– Талли не придет.
– В смысле?
– Твоя крестная фея должна передо мной извиниться. А извиняться она не умеет. Надо же, и в этом вы похожи.
Впервые за весь их разговор на лице Мары мелькнул страх. Боялась она одного – потерять Талли.
– В твоих интересах хорошенько подумать о том, как ты ко мне относишься, Мара. – Голос Кейт дрогнул, ей с большим трудом удавалось говорить спокойно. – Я тебя люблю больше жизни, а ты намеренно причиняешь мне боль.
– Я тут ни при чем.
Кейт вздохнула:
– Ну естественно, Мара. Ты всегда ни при чем.
Этого говорить не следовало. Едва слова сорвались с губ, Кейт захотела взять их обратно, но сказанного не воротишь.
Мара рывком распахнула дверь и с грохотом захлопнула ее за собой.
Внезапно наступила тишина. Где-то за окном пропел петух, залаяли собаки. Слышно было, как кто-то ходит на первом этаже, – половицы в этом старом доме скрипели при каждом шаге.
Кейт уставилась на телефон, ожидая звонка.
– Это вроде мать Тереза говорила, что одиночество – самый ужасный вид нищеты? – сказала Талли, хлебнув «грязного мартини».
На лице человека, к которому она обратилась, на мгновение мелькнул испуг – будто он вел машину по темной пустой дороге и внезапно ему наперерез выскочил олень. Затем он рассмеялся – особенным, говорящим смехом, как бы признавая в Талли свою, подчеркивая их общее превосходство над миром, их привилегированность. Такому смеху учатся в гулких коридорах Гарварда или Стэнфорда.
– Что люди вроде нас знают об одиночестве и нищете? К вам на день рождения явилась сотня человек, а шампанское и икра, господь не даст соврать, стоят недешево.
Талли попыталась, но не смогла вспомнить его имя. А ведь этот тип – ее гость, должна же она знать, кто он, черт побери, такой?
И что за муха ее укусила – так нелепо изливать душу постороннему человеку?
Исполнившись отвращения к себе, она прикончила мартини – второй за вечер – и направилась к временному бару, который устроили в углу ее пентхауса. За спиной у одетого в смокинг бармена сияло небо Сиэтла – густая чернота, усыпанная яркими искрами звезд.

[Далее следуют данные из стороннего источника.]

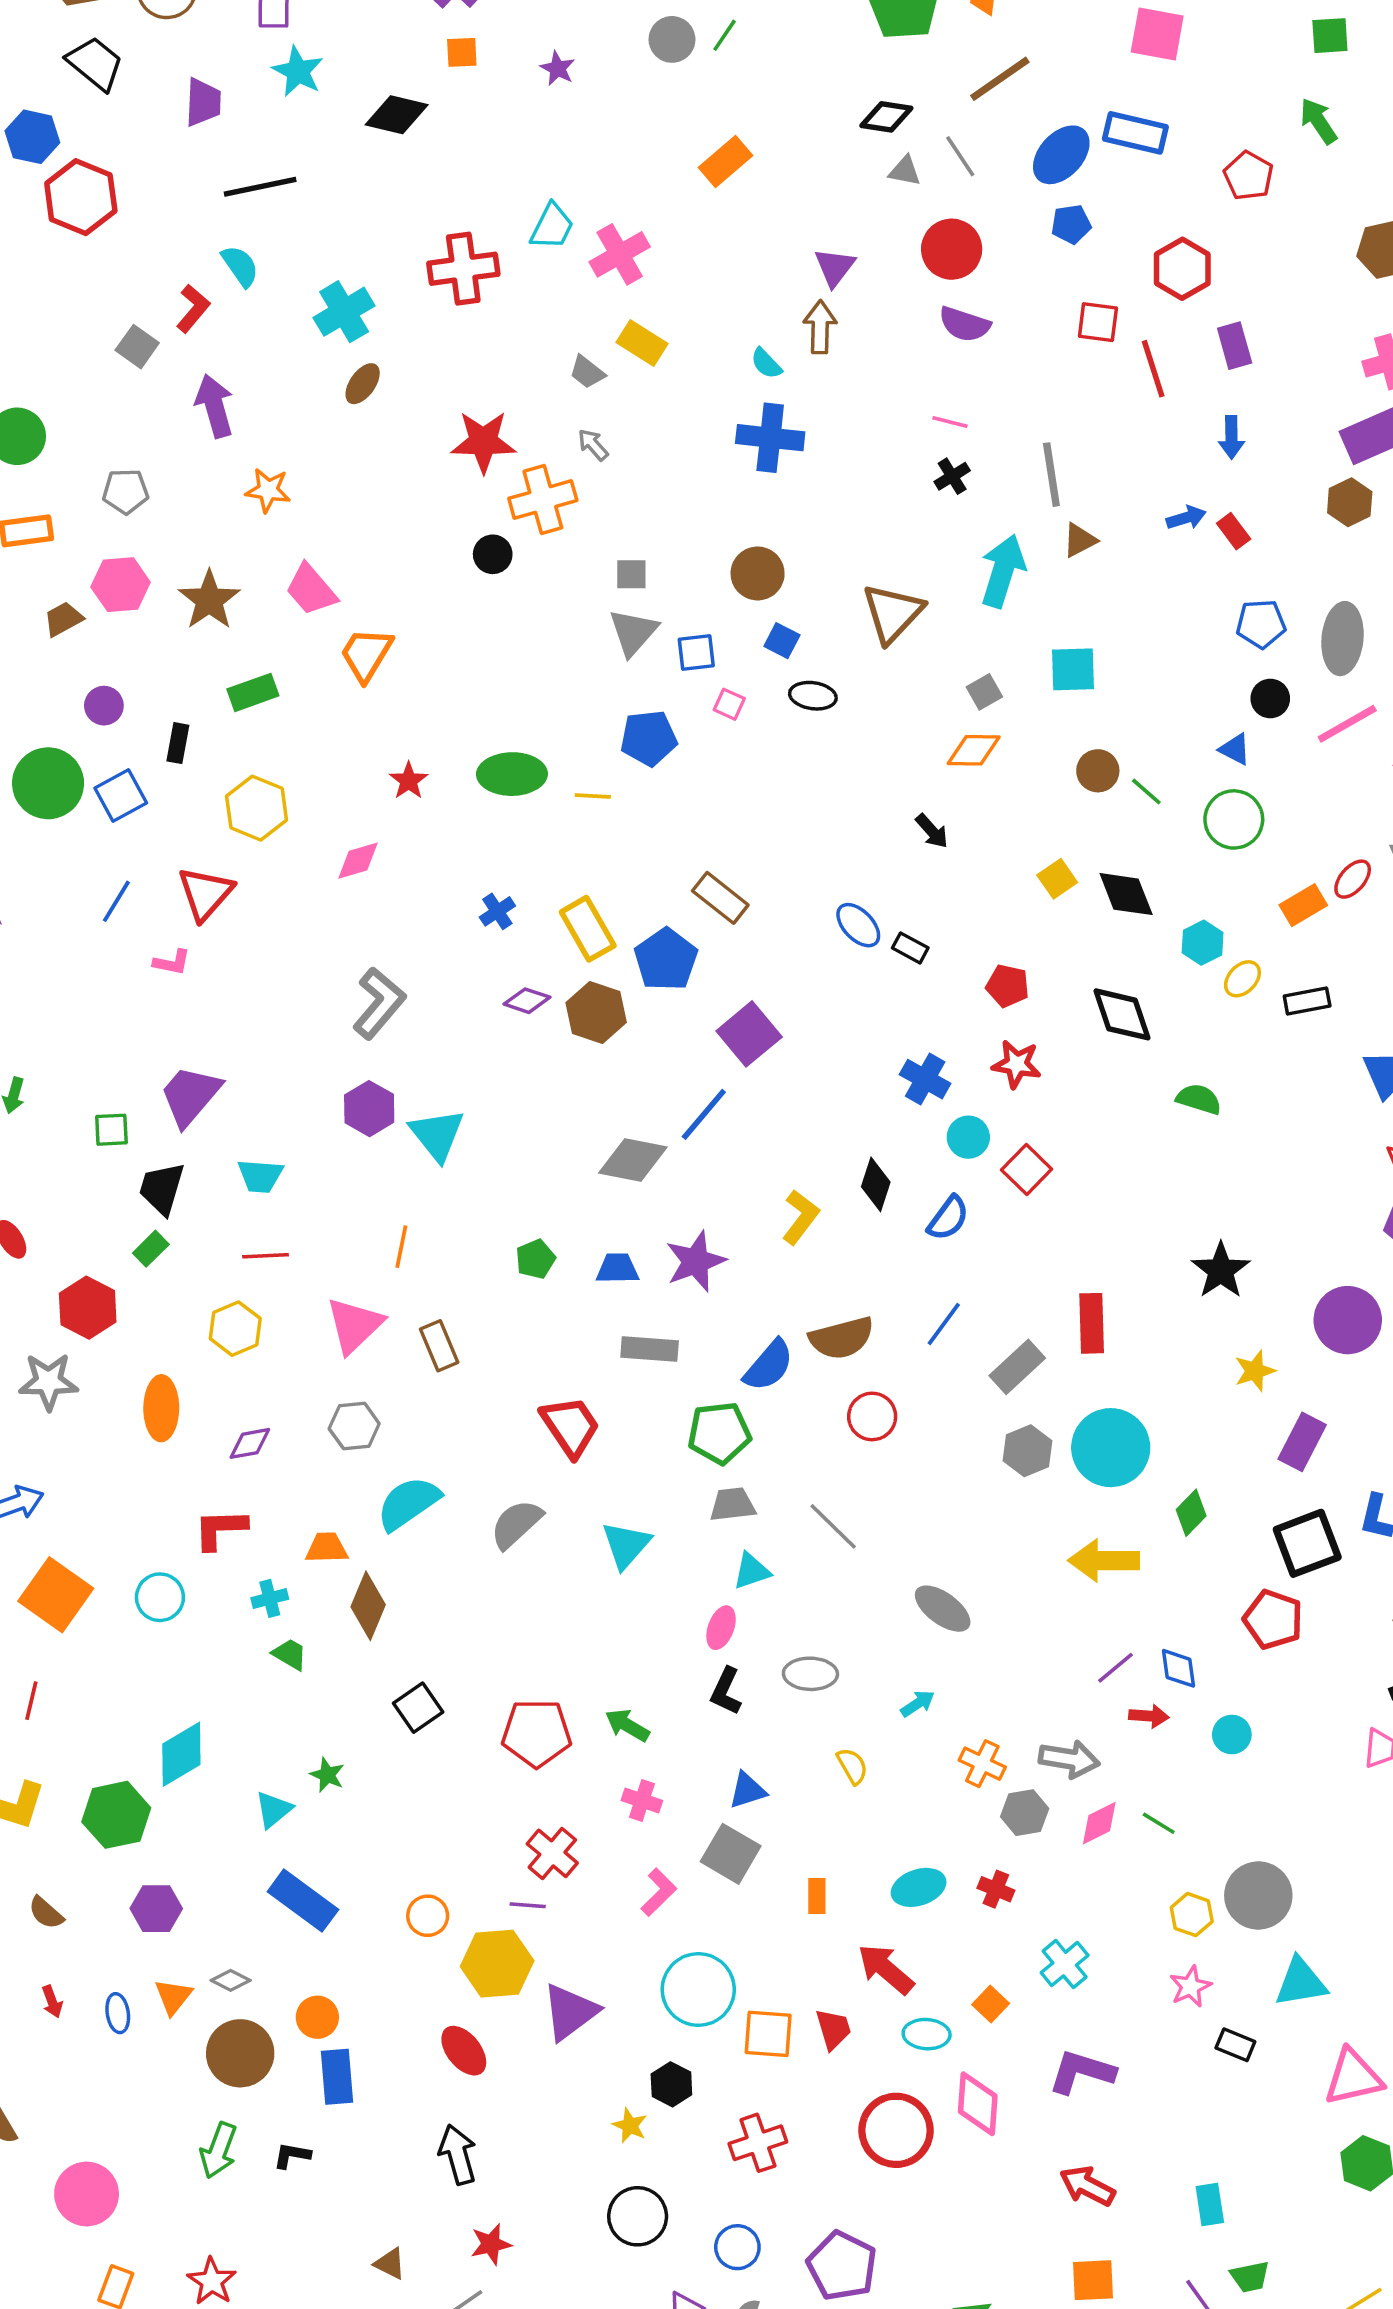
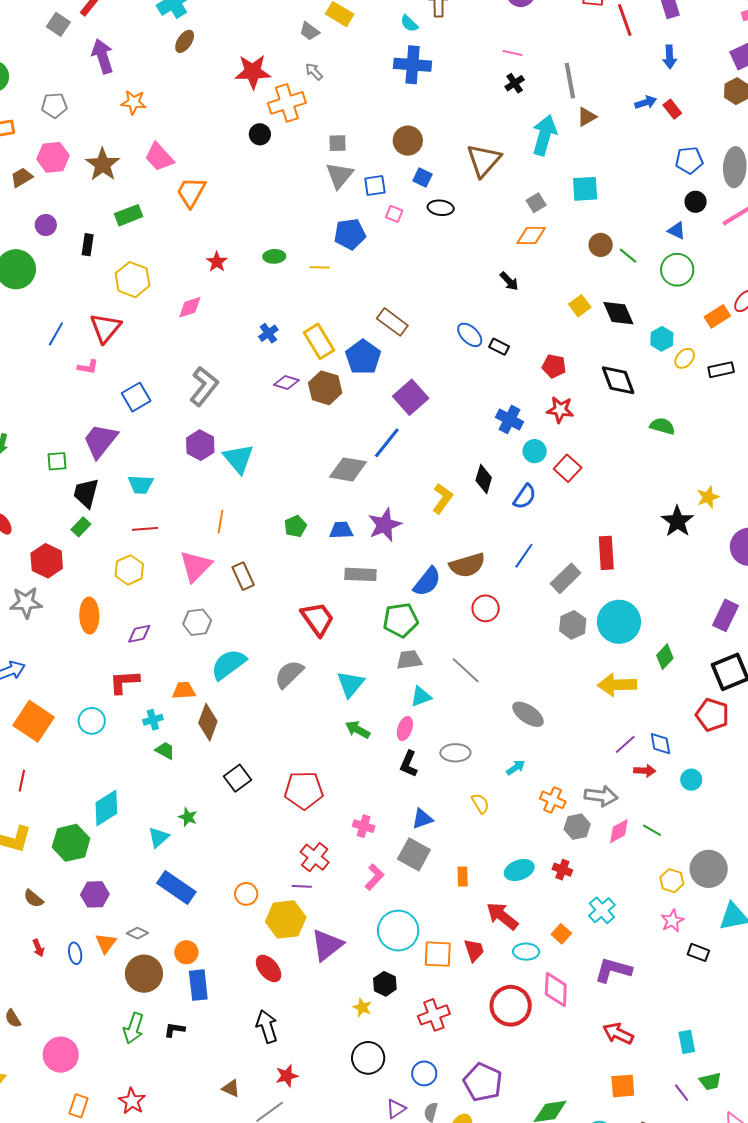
green ellipse: (512, 774) -> (274, 256), size x0.6
blue square: (121, 795) -> (136, 397), moved
yellow star: (1255, 1371) -> (708, 497), moved
green arrow: (627, 1725) -> (358, 730), moved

Нетерпеливо дожидаясь третьего мартини, она убивала время пустой болтовней с барменом. Едва напиток был готов, она подхватила его и поплыла к террасе, огибая стол, на котором громоздились завернутые в блестящую бумагу, обвязанные яркими лентами коробки. Можно и не открывать, известно, что внутри: бокалы для шампанского «Уотерфорд» или «Баккара», серебряные браслеты и фоторамки из «Тиффани», ручки «Монблан»… может, еще кашемировый палантин или пара подсвечников из дутого стекла. Дорогие подарки, которые преподносят друг другу шапочные знакомые и коллеги, достигшие определенного уровня доходов.